Difference listings —
++++++++++++++++++++
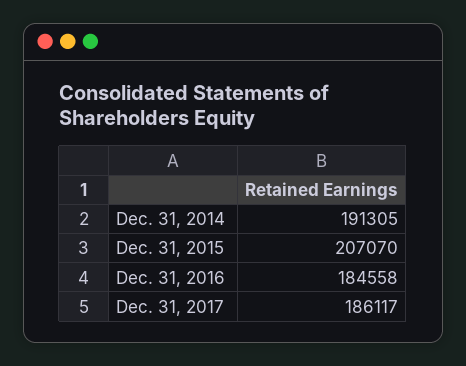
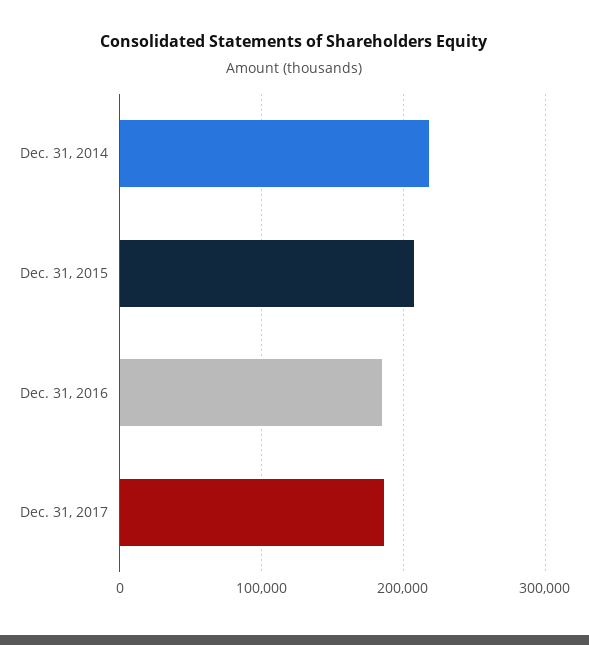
  {
-   "Dec. 31, 2014": 191305,
+   "Dec. 31, 2014": 220000,
    "Dec. 31, 2015": 207070,
    "Dec. 31, 2016": 184558,
    "Dec. 31, 2017": 186117
  }

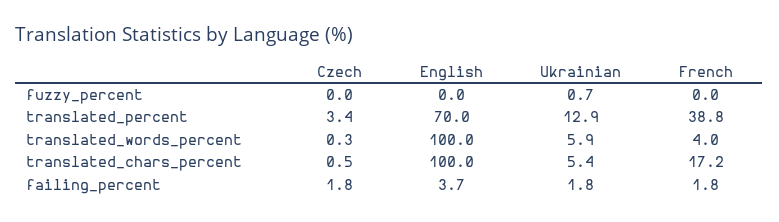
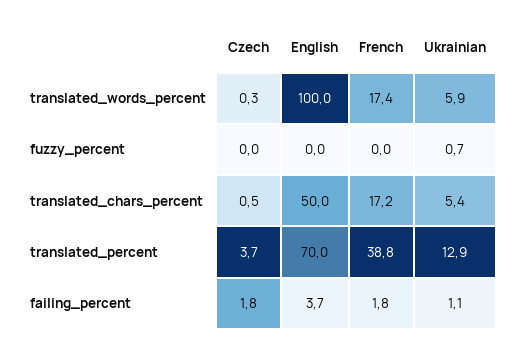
  {
    "Czech": {
      "fuzzy_percent": 0,
-     "translated_percent": 3.4,
+     "translated_percent": 3.7,
      "translated_words_percent": 0.3,
      "translated_chars_percent": 0.5,
      "failing_percent": 1.8
    },
    "English": {
      "fuzzy_percent": 0,
      "translated_percent": 70,
      "translated_words_percent": 100,
-     "translated_chars_percent": 100,
+     "translated_chars_percent": 50,
      "failing_percent": 3.7
    },
    "Ukrainian": {
      "fuzzy_percent": 0.7,
      "translated_percent": 12.9,
      "translated_words_percent": 5.9,
      "translated_chars_percent": 5.4,
-     "failing_percent": 1.8
+     "failing_percent": 1.1
    },
    "French": {
      "fuzzy_percent": 0,
      "translated_percent": 38.8,
-     "translated_words_percent": 4,
+     "translated_words_percent": 17.4,
      "translated_chars_percent": 17.2,
      "failing_percent": 1.8
    }
  }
++++++++++++++++++++
THE TASK — Could you transcribe all of the data exactly, keeping every picture out of the copy?

REPLY TO THE TASK —
  {
-   "Dec. 31, 2014": 191305,
+   "Dec. 31, 2014": 220000,
    "Dec. 31, 2015": 207070,
    "Dec. 31, 2016": 184558,
    "Dec. 31, 2017": 186117
  }

  {
    "Czech": {
      "fuzzy_percent": 0,
-     "translated_percent": 3.4,
+     "translated_percent": 3.7,
      "translated_words_percent": 0.3,
      "translated_chars_percent": 0.5,
      "failing_percent": 1.8
    },
    "English": {
      "fuzzy_percent": 0,
      "translated_percent": 70,
      "translated_words_percent": 100,
-     "translated_chars_percent": 100,
+     "translated_chars_percent": 50,
      "failing_percent": 3.7
    },
    "Ukrainian": {
      "fuzzy_percent": 0.7,
      "translated_percent": 12.9,
      "translated_words_percent": 5.9,
      "translated_chars_percent": 5.4,
-     "failing_percent": 1.8
+     "failing_percent": 1.1
    },
    "French": {
      "fuzzy_percent": 0,
      "translated_percent": 38.8,
-     "translated_words_percent": 4,
+     "translated_words_percent": 17.4,
      "translated_chars_percent": 17.2,
      "failing_percent": 1.8
    }
  }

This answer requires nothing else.